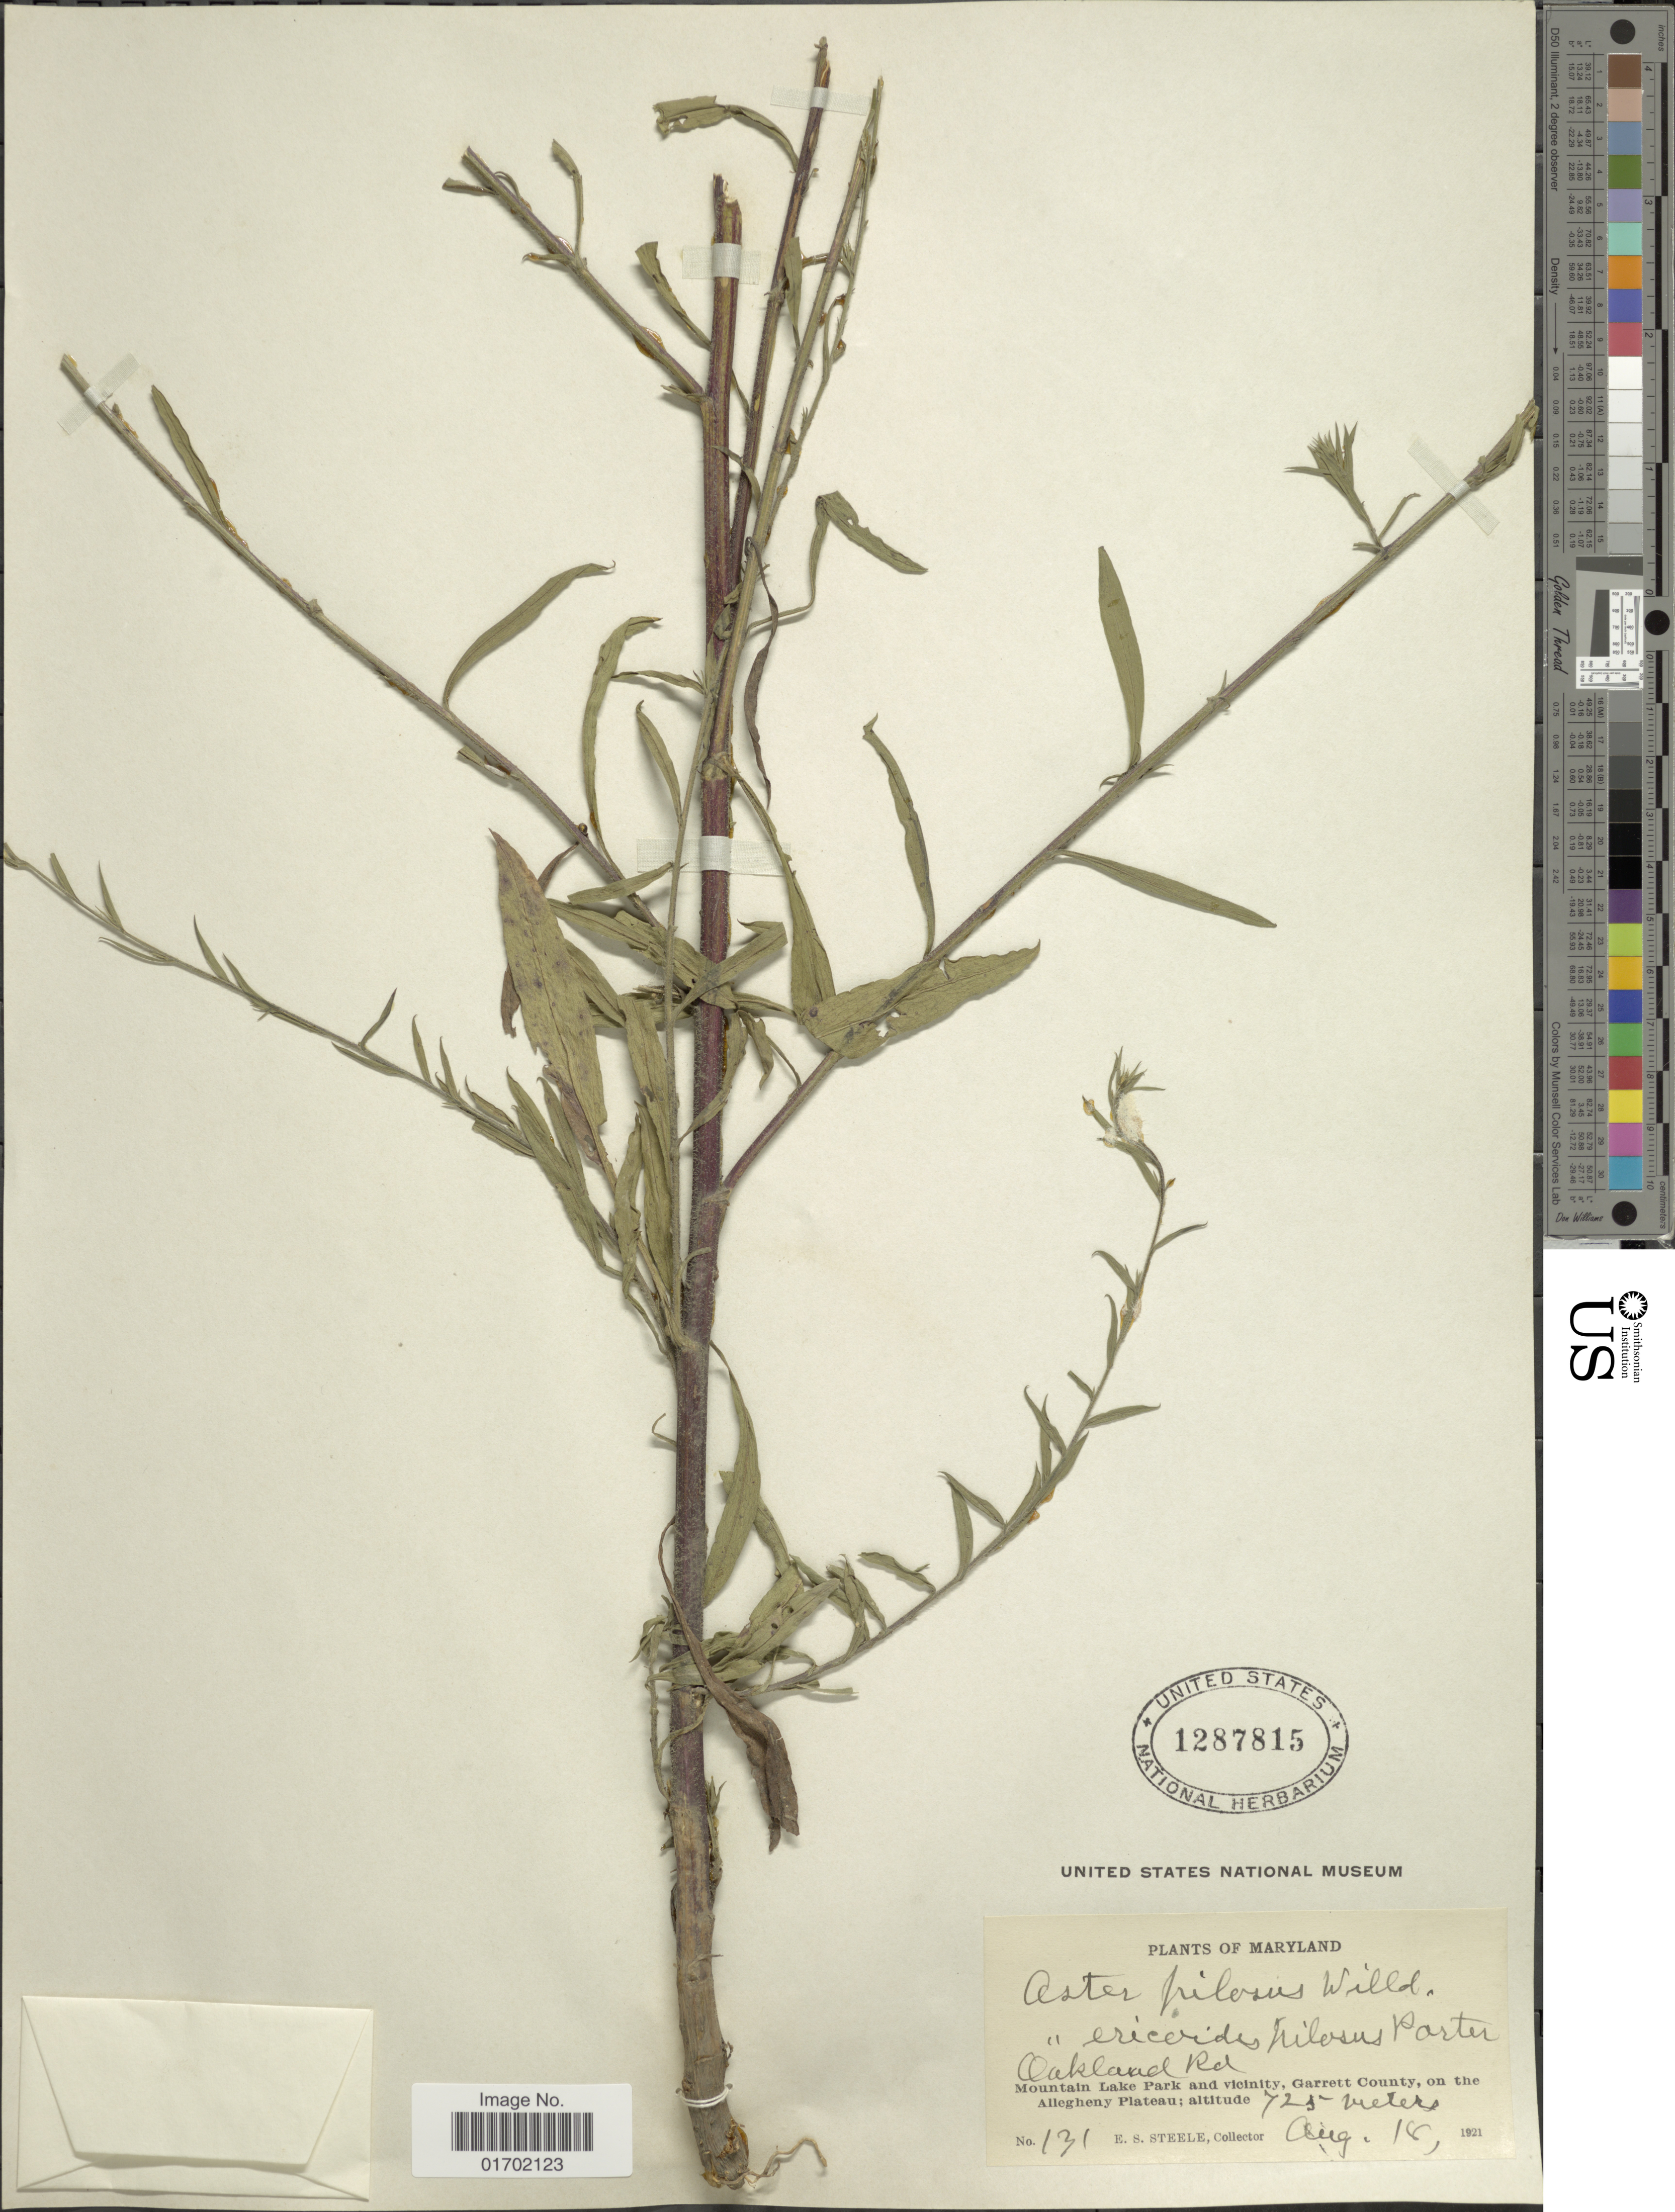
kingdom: Plantae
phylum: Tracheophyta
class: Magnoliopsida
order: Asterales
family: Asteraceae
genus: Symphyotrichum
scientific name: Symphyotrichum pilosum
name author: (Willd.) G.L. Nesom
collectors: E. Steele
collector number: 131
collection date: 1921-08-18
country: United States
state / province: Maryland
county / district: Garrett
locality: Oakland Rd, Mountain Lake Park and vicinity, Garrett County, on the Allegheny Plateau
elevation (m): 725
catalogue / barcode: US 1287815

━━━━━━━━━━━━━━━━

- What you will do
Extract the part of the records that opens with the line containing "collectors: E. Steele" and runs to the end of the records. Reproduce every line without any change.

- Problem solution
collectors: E. Steele
collector number: 131
collection date: 1921-08-18
country: United States
state / province: Maryland
county / district: Garrett
locality: Oakland Rd, Mountain Lake Park and vicinity, Garrett County, on the Allegheny Plateau
elevation (m): 725
catalogue / barcode: US 1287815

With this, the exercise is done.